Directions. What you write should be an exact repeat of the lines from the one with "arkling year-round." through the final line below, minus the pictures.

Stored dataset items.
====

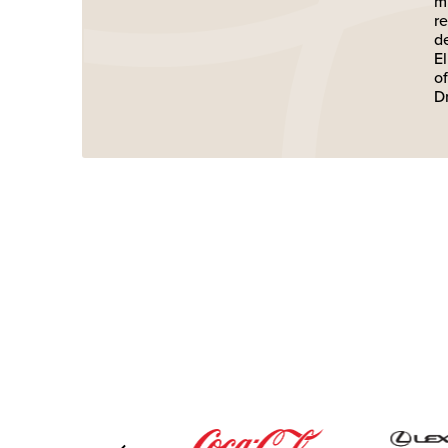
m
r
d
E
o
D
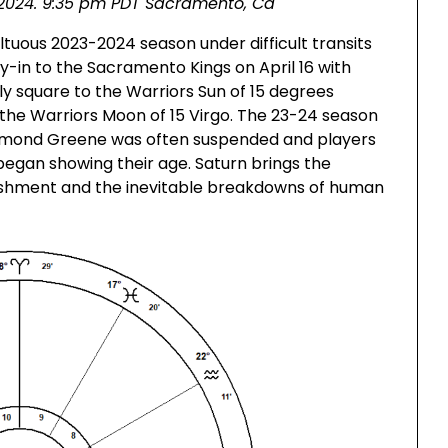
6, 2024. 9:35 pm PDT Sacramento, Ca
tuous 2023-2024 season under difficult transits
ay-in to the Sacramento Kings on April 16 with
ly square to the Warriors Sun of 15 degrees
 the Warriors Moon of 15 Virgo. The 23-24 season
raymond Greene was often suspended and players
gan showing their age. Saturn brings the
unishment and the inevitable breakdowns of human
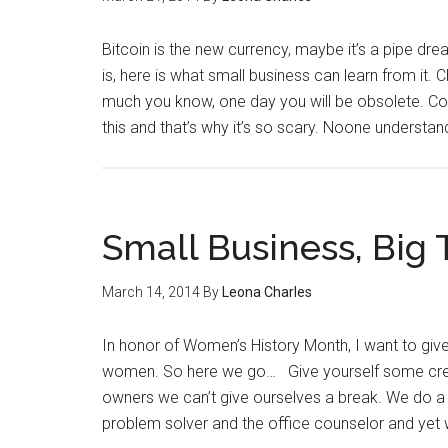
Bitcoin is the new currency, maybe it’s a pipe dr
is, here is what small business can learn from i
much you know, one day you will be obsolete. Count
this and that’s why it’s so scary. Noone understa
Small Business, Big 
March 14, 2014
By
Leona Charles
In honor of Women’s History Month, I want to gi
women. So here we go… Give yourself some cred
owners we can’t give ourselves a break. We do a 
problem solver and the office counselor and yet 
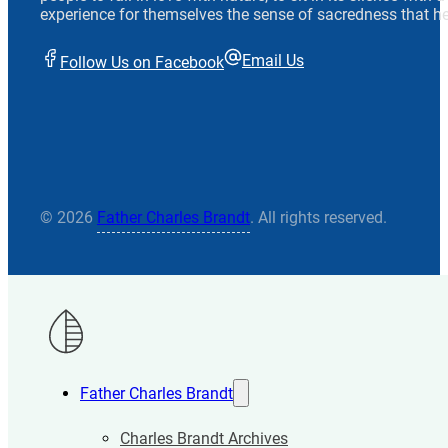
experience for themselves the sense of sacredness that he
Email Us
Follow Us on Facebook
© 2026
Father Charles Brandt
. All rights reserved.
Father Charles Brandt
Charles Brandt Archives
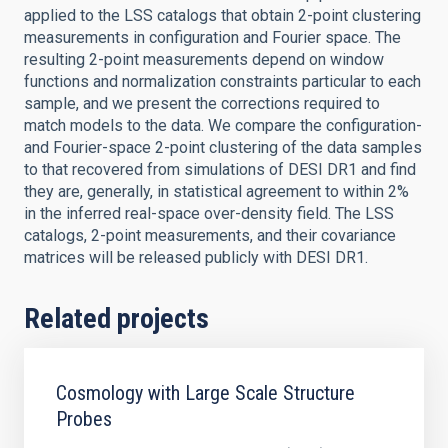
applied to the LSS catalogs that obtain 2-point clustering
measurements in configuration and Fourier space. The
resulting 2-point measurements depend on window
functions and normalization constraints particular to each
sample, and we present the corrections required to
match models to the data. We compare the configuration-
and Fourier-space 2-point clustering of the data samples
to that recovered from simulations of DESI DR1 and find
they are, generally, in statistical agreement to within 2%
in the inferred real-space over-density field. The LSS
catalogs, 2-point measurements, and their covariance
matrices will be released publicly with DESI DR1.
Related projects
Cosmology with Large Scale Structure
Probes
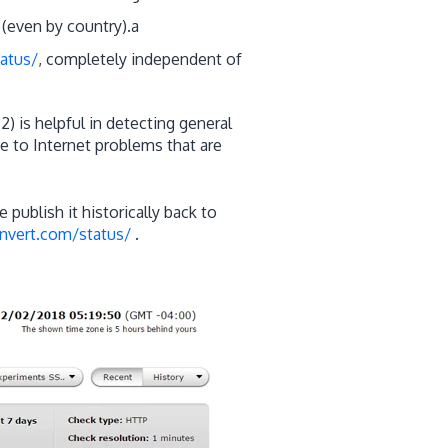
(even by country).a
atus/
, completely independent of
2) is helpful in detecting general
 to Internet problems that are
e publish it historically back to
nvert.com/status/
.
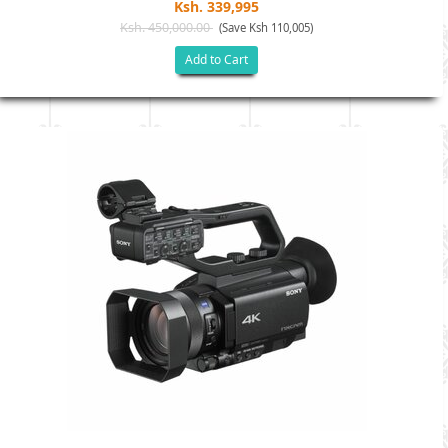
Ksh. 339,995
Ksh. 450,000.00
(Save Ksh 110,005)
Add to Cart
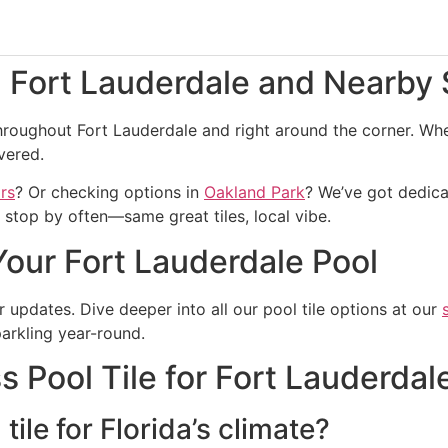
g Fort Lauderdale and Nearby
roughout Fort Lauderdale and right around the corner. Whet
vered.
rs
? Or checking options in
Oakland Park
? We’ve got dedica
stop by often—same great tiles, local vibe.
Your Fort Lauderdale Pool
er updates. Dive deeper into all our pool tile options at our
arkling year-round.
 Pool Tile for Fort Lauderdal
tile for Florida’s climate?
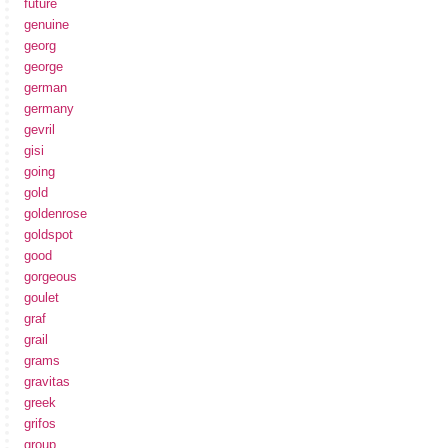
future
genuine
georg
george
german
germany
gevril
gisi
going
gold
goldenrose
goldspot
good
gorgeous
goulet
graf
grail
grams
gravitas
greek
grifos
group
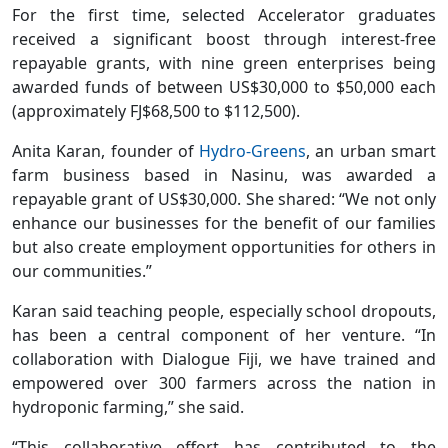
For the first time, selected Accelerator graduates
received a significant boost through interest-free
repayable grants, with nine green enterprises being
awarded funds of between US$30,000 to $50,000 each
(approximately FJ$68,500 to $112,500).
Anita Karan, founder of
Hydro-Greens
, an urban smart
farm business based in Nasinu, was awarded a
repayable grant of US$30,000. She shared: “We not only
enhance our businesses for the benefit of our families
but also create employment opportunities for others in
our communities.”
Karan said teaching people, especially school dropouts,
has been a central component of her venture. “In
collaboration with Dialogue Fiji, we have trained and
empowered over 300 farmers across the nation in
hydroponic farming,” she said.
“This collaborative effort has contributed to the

====

Solution to the exercise.
arkling year-round.
 Pool Tile for Fort Lauderdal
tile for Florida’s climate?
future
genuine
georg
george
german
germany
gevril
gisi
going
gold
goldenrose
goldspot
good
gorgeous
goulet
graf
grail
grams
gravitas
greek
grifos
group
For the first time, selected Accelerator graduates
received a significant boost through interest-free
repayable grants, with nine green enterprises being
awarded funds of between US$30,000 to $50,000 each
(approximately FJ$68,500 to $112,500).
Anita Karan, founder of
Hydro-Greens
, an urban smart
farm business based in Nasinu, was awarded a
repayable grant of US$30,000. She shared: “We not only
enhance our businesses for the benefit of our families
but also create employment opportunities for others in
our communities.”
Karan said teaching people, especially school dropouts,
has been a central component of her venture. “In
collaboration with Dialogue Fiji, we have trained and
empowered over 300 farmers across the nation in
hydroponic farming,” she said.
“This collaborative effort has contributed to the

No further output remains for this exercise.